You are viewing a plain text version of this content. The canonical link for it is here.
Posted to common-user@hadoop.apache.org by Romeo Kienzler <ro...@ormium.de> on 2011/11/22 08:01:08 UTC

Incremental Mappers?

Hi,

I'm planning to use Fume in order to stream data from a local client 
machine into HDFS running on a cloud environment.

Is there a way to start a mapper already on an incomplete file? As I 
know a file in HDFS has to be closed first before a mapper can start.

Is this true?

Any possible idea for a solution of this problem?
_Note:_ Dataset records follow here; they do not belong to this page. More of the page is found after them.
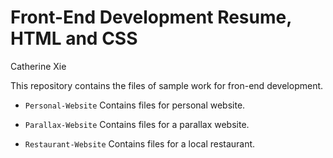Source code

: # Front-End Development Resume, HTML and CSS
Catherine Xie

This repository contains the files of sample work for fron-end development.

 * `Personal-Website` Contains files for personal website.

 * `Parallax-Website` Contains files for a parallax website.

 * `Restaurant-Website` Contains files for a local restaurant.
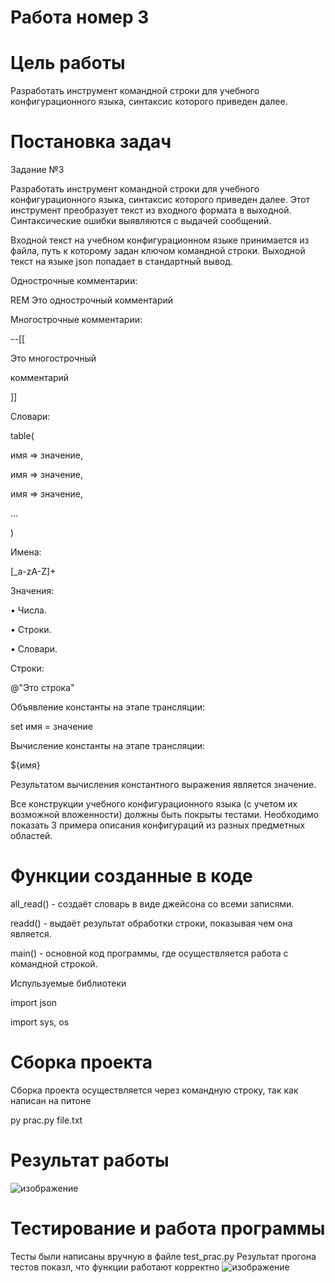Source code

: # Работа номер 3
# Цель работы
Разработать инструмент командной строки для учебного конфигурационного
языка, синтаксис которого приведен далее.
# Постановка задач

Задание №3

Разработать инструмент командной строки для учебного конфигурационного
языка, синтаксис которого приведен далее. Этот инструмент преобразует текст из
входного формата в выходной. Синтаксические ошибки выявляются с выдачей
сообщений.

Входной текст на учебном конфигурационном языке принимается из
файла, путь к которому задан ключом командной строки. Выходной текст на
языке json попадает в стандартный вывод.

Однострочные комментарии:

REM Это однострочный комментарий

Многострочные комментарии:

--[[

Это многострочный

комментарий

]]

Словари:

table(

 имя => значение,
 
 имя => значение,
 
 имя => значение,
 
 ...
 
)

Имена:

[_a-zA-Z]+

Значения:

• Числа.

• Строки.

• Словари.

Строки:

@"Это строка"

Объявление константы на этапе трансляции:

set имя = значение

Вычисление константы на этапе трансляции:

${имя}

Результатом вычисления константного выражения является значение.

Все конструкции учебного конфигурационного языка (с учетом их
возможной вложенности) должны быть покрыты тестами. Необходимо показать 3
примера описания конфигураций из разных предметных областей.

# Функции созданные в коде

all_read() - создаёт словарь в виде джейсона со всеми записями.

readd() - выдаёт результат обработки строки, показывая чем она является.

main() - основной код программы, где осуществляется работа с командной строкой.

Испульзуемые библиотеки

import json

import sys, os

# Сборка проекта

Сборка проекта осуществляется через командную строку, так как написан на питоне

py prac.py file.txt
# Результат работы
![изображение](https://github.com/user-attachments/assets/8e006c52-c883-4cf4-b723-359e0e3f4394)




# Тестирование и работа программы

Тесты были написаны вручную в файле test_prac.py
Результат прогона тестов показл, что функции работают корректно
![изображение](https://github.com/user-attachments/assets/2a8ba2a4-cdbe-4d71-b2a0-bda8e2eaeff5)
Or do I have to write smaller chunks of my big input file and create 
multiple files in HDFS and start a separate map task on each file once 
it has been closed?

Best Regards,

Romeo

Romeo Kienzler
r o m e o @ o r m i u m . d e

Re: Incremental Mappers?

Posted by Joey Echeverria <jo...@cloudera.com>.
You're correct, currently HDFS only supports reading from closed files. You can configure flume to write your data in small enough chunks so you can do incremental processing. 


-Joey



On Nov 22, 2011, at 2:01, Romeo Kienzler <ro...@ormium.de> wrote:

> Hi,
> 
> I'm planning to use Fume in order to stream data from a local client machine into HDFS running on a cloud environment.
> 
> Is there a way to start a mapper already on an incomplete file? As I know a file in HDFS has to be closed first before a mapper can start.
> 
> Is this true?
> 
> Any possible idea for a solution of this problem?
> 
> Or do I have to write smaller chunks of my big input file and create multiple files in HDFS and start a separate map task on each file once it has been closed?
> 
> Best Regards,
> 
> Romeo
> 
> Romeo Kienzler
> r o m e o @ o r m i u m . d e